Fragments of frozen water—no mystery in that.
Yet we stare transcendent, watching
its vagaries, versifying its forms.
Streaking horizontal across window
and horizon, how can there be any on the ground?
Dropping vertical and deliberate,
how can anything so heavy be so silent?
Some of us have begun to suspect. Snow is
the ghost of something. Not summer or youth
or things obvious. More likely the plasm
of what we don’t know, didn’t discover, failed
to follow when we glimpsed it sidewise. It flew
across the parallax for an instant, triggered
dormant sensors, discreetly hidden sweat glands.
We never learned its identity. So it keeps coming
back with a common alias. Beauty we recognize.
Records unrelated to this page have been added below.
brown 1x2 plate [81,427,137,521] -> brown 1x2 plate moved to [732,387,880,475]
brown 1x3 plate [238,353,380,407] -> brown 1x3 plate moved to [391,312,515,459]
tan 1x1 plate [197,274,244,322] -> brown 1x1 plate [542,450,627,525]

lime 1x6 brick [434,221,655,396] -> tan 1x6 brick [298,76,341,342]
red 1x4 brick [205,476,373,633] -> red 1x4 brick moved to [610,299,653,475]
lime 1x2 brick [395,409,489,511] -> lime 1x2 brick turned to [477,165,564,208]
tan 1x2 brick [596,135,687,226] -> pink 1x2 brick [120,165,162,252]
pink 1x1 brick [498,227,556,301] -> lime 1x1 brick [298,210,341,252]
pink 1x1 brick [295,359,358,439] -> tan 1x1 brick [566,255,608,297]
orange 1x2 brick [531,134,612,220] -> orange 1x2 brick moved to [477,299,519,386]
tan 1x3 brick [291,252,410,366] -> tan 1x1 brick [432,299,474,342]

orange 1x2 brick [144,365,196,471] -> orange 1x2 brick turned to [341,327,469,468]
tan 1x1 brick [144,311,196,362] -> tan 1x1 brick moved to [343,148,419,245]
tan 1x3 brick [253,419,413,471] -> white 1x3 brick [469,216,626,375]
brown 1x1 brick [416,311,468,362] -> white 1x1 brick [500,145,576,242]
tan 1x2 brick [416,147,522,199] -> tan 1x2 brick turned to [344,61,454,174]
Cold that can kill. Frigid force able to crack
our bricks, crash our roofs, bury us.
Maybe there are answers in this wild whiteness,
before earth’s soil claims it, before deadness
defiles it. There is a presence here.
The sky is grave dark, storms whip and wheeze.
But look at the light. The snow light.
Chicago: First Lady of the Lake
She moved leanly through Indian twilight,
shabby and unmet, slogging through swamps,
trailing her long skirts through crow-black mud
and the evil smell of skunk cabbage.
She stumbled and fell on shores that bullied her
with dares and promises others never heard.
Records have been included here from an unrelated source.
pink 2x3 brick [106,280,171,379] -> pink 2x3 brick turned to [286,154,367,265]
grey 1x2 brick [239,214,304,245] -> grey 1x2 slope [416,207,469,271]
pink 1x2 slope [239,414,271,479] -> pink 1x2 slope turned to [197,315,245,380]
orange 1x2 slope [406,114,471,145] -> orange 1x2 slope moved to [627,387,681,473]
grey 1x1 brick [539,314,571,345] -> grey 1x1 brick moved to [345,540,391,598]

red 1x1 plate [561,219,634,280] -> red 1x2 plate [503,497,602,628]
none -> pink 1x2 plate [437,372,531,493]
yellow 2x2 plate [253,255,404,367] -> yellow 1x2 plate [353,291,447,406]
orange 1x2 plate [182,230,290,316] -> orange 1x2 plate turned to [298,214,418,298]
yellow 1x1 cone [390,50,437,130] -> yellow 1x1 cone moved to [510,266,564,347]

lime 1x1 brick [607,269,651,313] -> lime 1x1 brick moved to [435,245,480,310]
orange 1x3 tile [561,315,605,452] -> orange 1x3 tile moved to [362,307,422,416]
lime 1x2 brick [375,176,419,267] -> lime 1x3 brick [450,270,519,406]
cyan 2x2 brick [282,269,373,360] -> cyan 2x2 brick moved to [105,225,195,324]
She lay on the flats in bosomy youth, gazing
blue-ward—high hollow blue, pale-seamed
with deep wet blue, cobalt and indigo
priming the canvas, waiting for a subject.
Waiting for her to quiet her urgent hunger,
waiting for her to find a winter-smith husband
and breed a breed taller and more stubborn
than blue emptiness. Without first-glance beauty,
without dowry or lineage—a razorish termagant
on Tuesday, demure as dimity on Wednesday,
racy as red sequins on Saturday night
then Sunday-caring through the rains
gone white and heavy on her head—she was
an enigma—fine figure, unfathomable sum.
After her wedding, for better and worse, feast
and fire, splinter and gilding, she took
her time with the art of lady-hood, more earned
than learned, writing her own music while moving
miles of gritty rail cars, tons of bloody meat.
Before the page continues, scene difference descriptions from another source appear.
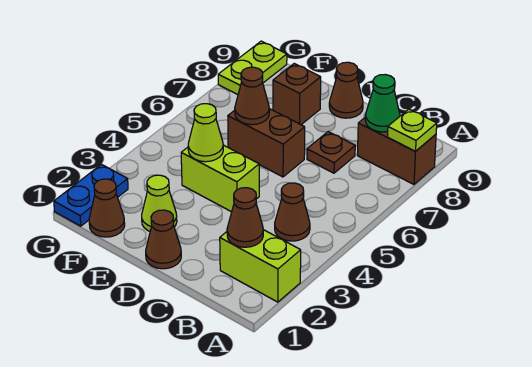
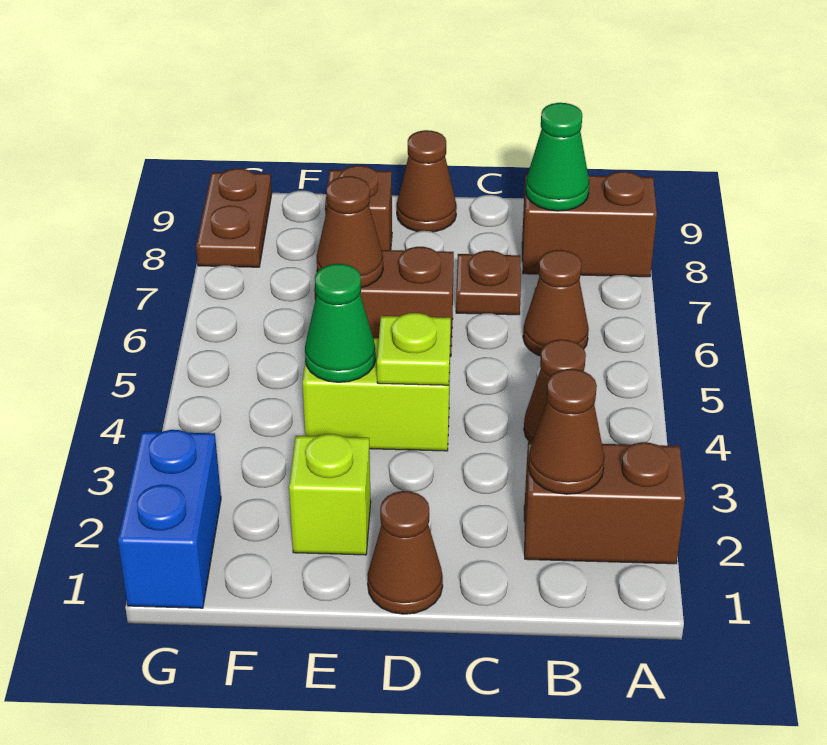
lime 1x2 brick [220,230,301,302] -> brown 1x2 brick [524,442,685,564]
lime 1x1 plate [388,109,437,151] -> lime 1x1 plate moved to [377,313,451,385]
lime 1x1 cone [142,175,177,231] -> lime 1x1 brick [289,434,371,555]
lime 1x1 cone [188,104,223,162] -> green 1x1 cone [305,264,376,382]
brown 1x1 cone [89,179,125,237] -> brown 1x1 cone moved to [523,250,589,356]
blue 1x2 plate [54,164,128,226] -> blue 1x2 brick [118,430,221,608]
lime 1x2 plate [218,41,287,95] -> brown 1x2 plate [196,169,272,267]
She roughed-in composition with charcoal,
handled palette and brushes her way,
toning the flattering, fuming, prodding blues
waiting for their match, icing and steaming,
waiting for her to model her rising brood
with the back of her hand. She taught them
to pose substance on air and water,
add warm shades to the mix, close harmony
and rhythm to the minor key chords. And at last
to put in perspective a million highlights
framing the watercolor palimpsest
accompanied by the newborn sound all her own,
and the light-stretched gamut of blues.
Glenna Holloway’s first and only book, Never Far from Water and Other Love Stories, was published in 2009 by Publish America. Her poems have been published in periodicals such as North American Review, Michigan Quarterly Review, Notre Dame Review, The Formalist, The Georgia Review, Confrontation, Saturday Evening Post, The Lyric, Southern Poetry Review, Western Humanities and many others.
Holloway won many awards for her poetry, including the Pushcart Prize, the Milton Dorfman Award, the Heart Crane Memorial, the Illinois Art's Council Fellowship, National Federation of State Poetry Societies, the National League of American Pen Women Biennial, and many others. Holloway’s artistic endeavors include works of art in various mediums such as photography, silver and enamel jewelry, and paintings for which she also received many awards and accolades.